EXERCISE AIM.
Please repeat the lines below exactly. Begin with the line containing "left elbow: (157, 180)" and go on through the line containing "left front paw: (110, 196)".

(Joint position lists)

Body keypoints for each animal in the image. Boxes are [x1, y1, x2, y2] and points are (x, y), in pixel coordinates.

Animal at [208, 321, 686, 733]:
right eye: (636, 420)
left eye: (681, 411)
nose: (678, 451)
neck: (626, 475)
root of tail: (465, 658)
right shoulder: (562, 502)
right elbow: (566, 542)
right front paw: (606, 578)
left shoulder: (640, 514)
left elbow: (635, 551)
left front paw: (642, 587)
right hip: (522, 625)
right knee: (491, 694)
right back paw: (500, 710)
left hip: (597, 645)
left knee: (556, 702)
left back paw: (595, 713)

...

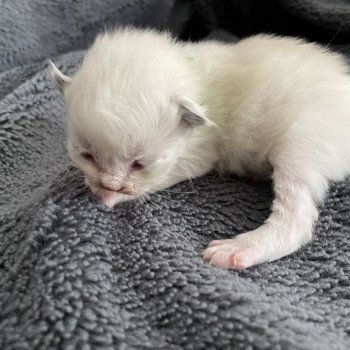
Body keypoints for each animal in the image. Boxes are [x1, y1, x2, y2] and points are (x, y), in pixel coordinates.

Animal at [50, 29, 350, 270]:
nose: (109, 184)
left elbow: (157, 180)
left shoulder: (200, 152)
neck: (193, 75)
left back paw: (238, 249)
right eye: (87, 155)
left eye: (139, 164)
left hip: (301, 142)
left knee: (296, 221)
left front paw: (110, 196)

--

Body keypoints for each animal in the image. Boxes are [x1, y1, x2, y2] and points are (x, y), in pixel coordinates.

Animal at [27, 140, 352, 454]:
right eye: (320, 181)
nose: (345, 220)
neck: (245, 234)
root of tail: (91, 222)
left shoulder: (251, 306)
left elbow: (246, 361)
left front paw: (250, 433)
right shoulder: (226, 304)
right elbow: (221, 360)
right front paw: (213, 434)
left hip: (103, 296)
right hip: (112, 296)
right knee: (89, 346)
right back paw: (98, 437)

THE ANSWER.
left elbow: (157, 180)
left shoulder: (200, 152)
neck: (193, 75)
left back paw: (238, 249)
right eye: (87, 155)
left eye: (139, 164)
left hip: (301, 142)
left knee: (296, 221)
left front paw: (110, 196)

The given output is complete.